Un lourd silence s'abat dans le couloir, chaque jeune appréhendant le sérieux de la situation.

- Vous savez si nos parents vont bien? interroge Rustik d'une voix tremblante.

- Le Chef et sa famille sont tous sains et saufs. Pareil pour les Seconds et leurs familles. Les parents de Varek ont réussis à envoyer un message pour dire qu'ils sont avec le Chef. Arik, je n'ai pas de nouvelles de ta famille, je s...

- C'est bon, je demanderais quand on arrivera à la base, interrompt Arik avec un sourire forcé.

- Pourquoi nous n'avions aucun moyen de communication hier soir? questionne Harold dans une tentative claire de changer de sujet.

- Les dégâts matériels ont été lourds et les communications sont ralenties voire complètement interrompues, répond Rand avec un soupir. Les lignes sécurisées sont encore en service mais même elles montrent des signes de faiblesse. Les patrouilleurs ont pris le contrôle des quelques ondes encore indemnes afin de pouvoir coordonner les opérations de secours, de reconnaissance et d'attaques. Il est demandé aux civils de s'abstenir d'utiliser leurs téléphones ou internet afin de ne pas gêner les militaires ou les secours.
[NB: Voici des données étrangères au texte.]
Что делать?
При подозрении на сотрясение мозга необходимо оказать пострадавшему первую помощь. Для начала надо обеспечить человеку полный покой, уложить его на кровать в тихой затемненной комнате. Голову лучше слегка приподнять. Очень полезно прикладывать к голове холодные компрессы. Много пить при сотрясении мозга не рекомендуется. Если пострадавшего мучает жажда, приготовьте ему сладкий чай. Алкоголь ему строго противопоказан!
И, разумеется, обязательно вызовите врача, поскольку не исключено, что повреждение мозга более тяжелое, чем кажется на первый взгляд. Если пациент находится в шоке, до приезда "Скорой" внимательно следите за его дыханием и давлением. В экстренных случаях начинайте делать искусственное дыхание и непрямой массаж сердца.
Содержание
- Où sont les attaquants actuellement? demande Varek.

- Ils se cachent. Il est difficile de les localiser, ils restent à l'intérieur des bâtiments qu'ils ont attaqué ou se cachent dans des coins obscurs. Ils semblent refuser de sortir des capitales pour le moment. Je n'ai pas plus d'informations à ce sujet, le commandant du navire nous a dit que le reste est réservé à l'armée.

- Pourquoi ils s'en sont pris au Conseil des Guides? s'enquiert Harold en fronçant les sourcils. Ça n'a pas de sens, le Conseil est une organisation neutre qui ne favorise aucun état et dont l'influence n'est pas très étendue en-dehors des problèmes reliés aux dragons.
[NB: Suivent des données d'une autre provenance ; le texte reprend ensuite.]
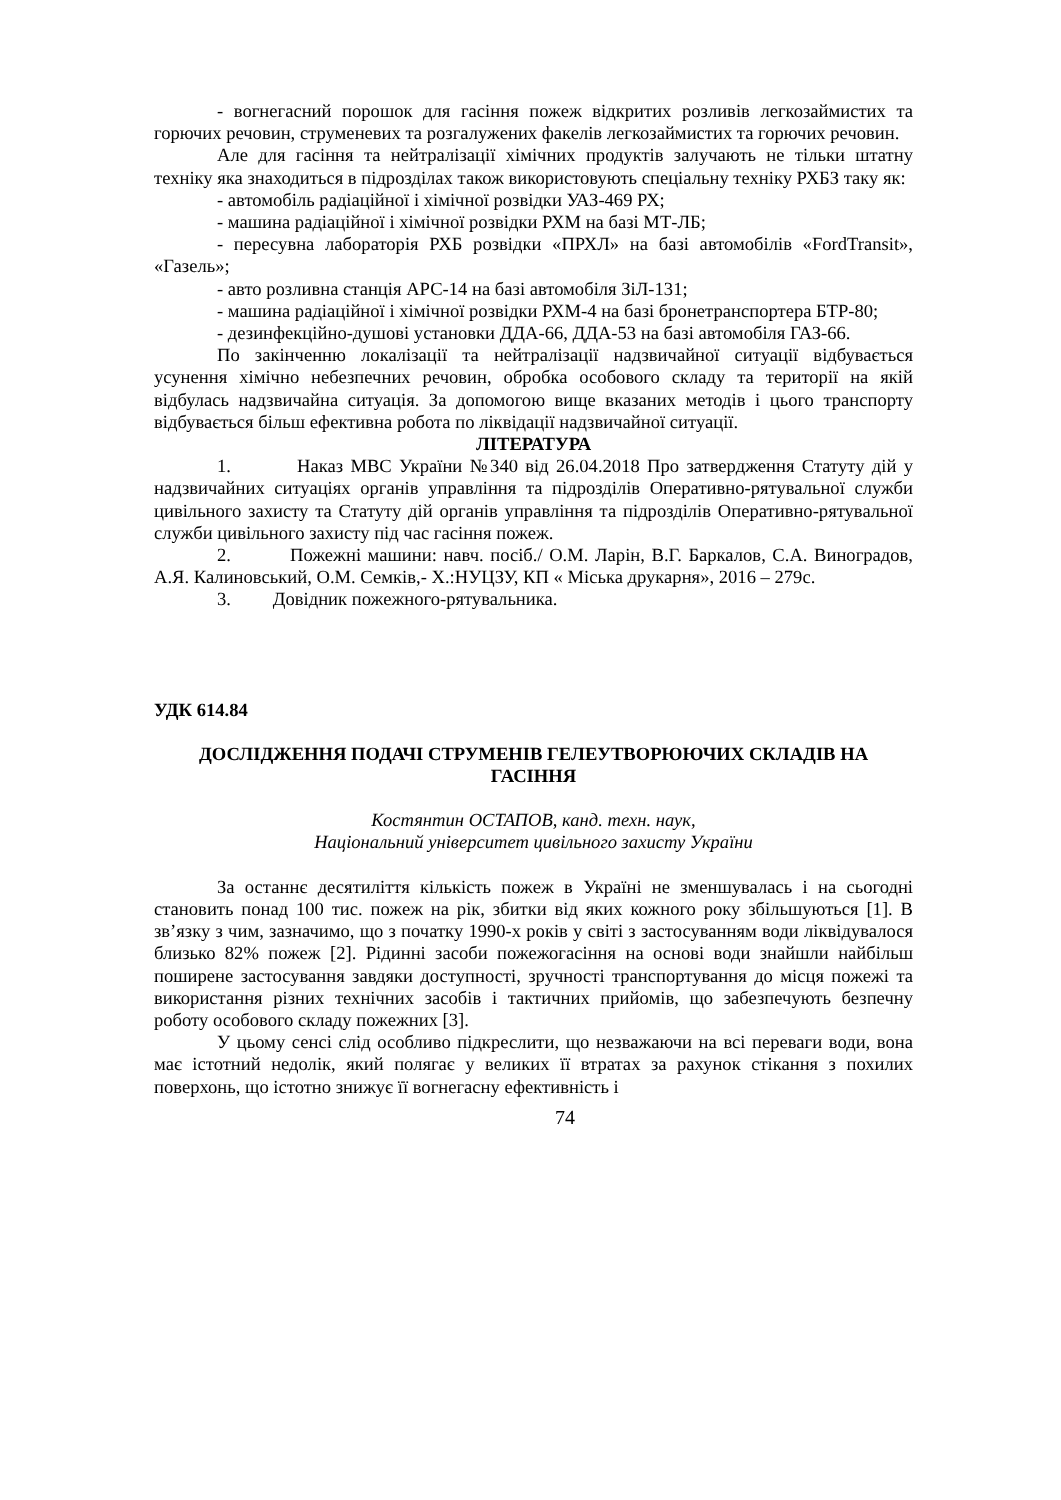- вогнегасний порошок для гасіння пожеж відкритих розливів легкозаймистих та горючих речовин, струменевих та розгалужених факелів легкозаймистих та горючих речовин.
Але для гасіння та нейтралізації хімічних продуктів залучають не тільки штатну техніку яка знаходиться в підрозділах також використовують спеціальну техніку РХБЗ таку як:
- автомобіль радіаційної і хімічної розвідки УАЗ-469 РХ;
- машина радіаційної і хімічної розвідки РХМ на базі МТ-ЛБ;
- пересувна лабораторія РХБ розвідки «ПРХЛ» на базі автомобілів «FordTransit», «Газель»;
- авто розливна станція АРС-14 на базі автомобіля ЗіЛ-131;
- машина радіаційної і хімічної розвідки РХМ-4 на базі бронетранспортера БТР-80;
- дезинфекційно-душові установки ДДА-66, ДДА-53 на базі автомобіля ГАЗ-66.
По закінченню локалізації та нейтралізації надзвичайної ситуації відбувається усунення хімічно небезпечних речовин, обробка особового складу та території на якій відбулась надзвичайна ситуація. За допомогою вище вказаних методів і цього транспорту відбувається більш ефективна робота по ліквідації надзвичайної ситуації.
ЛІТЕРАТУРА
1. Наказ МВС України №340 від 26.04.2018 Про затвердження Статуту дій у надзвичайних ситуаціях органів управління та підрозділів Оперативно-рятувальної служби цивільного захисту та Статуту дій органів управління та підрозділів Оперативно-рятувальної служби цивільного захисту під час гасіння пожеж.
2. Пожежні машини: навч. посіб./ О.М. Ларін, В.Г. Баркалов, С.А. Виноградов, А.Я. Калиновський, О.М. Семків,- Х.:НУЦЗУ, КП « Міська друкарня», 2016 – 279с.
3. Довідник пожежного-рятувальника.
УДК 614.84
ДОСЛІДЖЕННЯ ПОДАЧІ СТРУМЕНІВ ГЕЛЕУТВОРЮЮЧИХ СКЛАДІВ НА ГАСІННЯ
Костянтин ОСТАПОВ, канд. техн. наук,
Національний університет цивільного захисту України
За останнє десятиліття кількість пожеж в Україні не зменшувалась і на сьогодні становить понад 100 тис. пожеж на рік, збитки від яких кожного року збільшуються [1]. В зв’язку з чим, зазначимо, що з початку 1990-х років у світі з застосуванням води ліквідувалося близько 82% пожеж [2]. Рідинні засоби пожежогасіння на основі води знайшли найбільш поширене застосування завдяки доступності, зручності транспортування до місця пожежі та використання різних технічних засобів і тактичних прийомів, що забезпечують безпечну роботу особового складу пожежних [3].
У цьому сенсі слід особливо підкреслити, що незважаючи на всі переваги води, вона має істотний недолік, який полягає у великих її втратах за рахунок стікання з похилих поверхонь, що істотно знижує її вогнегасну ефективність і
74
- Je pense que c'est justement pour ça, répond Rand. Les attaquants ont visé les réserves au début, ils doivent vouloir mettre les dragons hors jeu. Si les Guides sont incapables de s'organiser et de savoir où se trouve un dragon ayant des problèmes, les dragons vont rapidement devenir hors de contrôle et les humains seront obligés de se passer d'eux. Ça réduira le pouvoir militaire et les moyens de transport au plus basique, ce qui sera un handicap. Dans des cas de crise comme aujourd'hui, le Conseil est très important pour envoyer les Guides à l'aide des dragons qui peuvent rapidement devenir instables. Nous n'avons pas besoin de dragons fous en plus des attaquants.

- Donc les attaquants avaient préparé leur attaque bien à l'avance, dit Arik.

- Et ils savent ce qu'ils doivent viser pour nous mettre à genoux, ajoute Astrid.

- Dans ce cas, pourquoi ne pas viser les bases des patrouilleurs? interroge Harold. Ils auraient pu nous priver de tous nos moyens de riposte. Ça n'a pas de sens.

- C'est ce que se demandent aussi les patrouilleurs, approuve Rand. Je n'ai rien d'autre à vous dire, vous pouvez aller tout répéter à vos camarades.

Les jeunes et Arik hochent la tête et sortent du couloir avant de se disperser mais Harold reste derrière.

- Vous allez rejoindre les membres du Conseil dès que nous arriverons à la base?

- Oui. Heureusement, cette base est proche de l'annexe, donc il se peut que le Conseil emménage à la base pour coopérer avec les patrouilleurs.

- Vous avez une idée de ce que peuvent vouloir les attaquants?

- Aucune. J'espère que Jenny et Mégane auront plus de renseignements. Va rejoindre tes camarades, tu as des nouvelles à leur communiquer.

Harold hésite un instant puis se tourne et rejoint le pont. Il voit que les autres jeunes de son groupe sont déjà au travail et il s'y met également, commençant par le groupe de Merim, Alix et Edwin.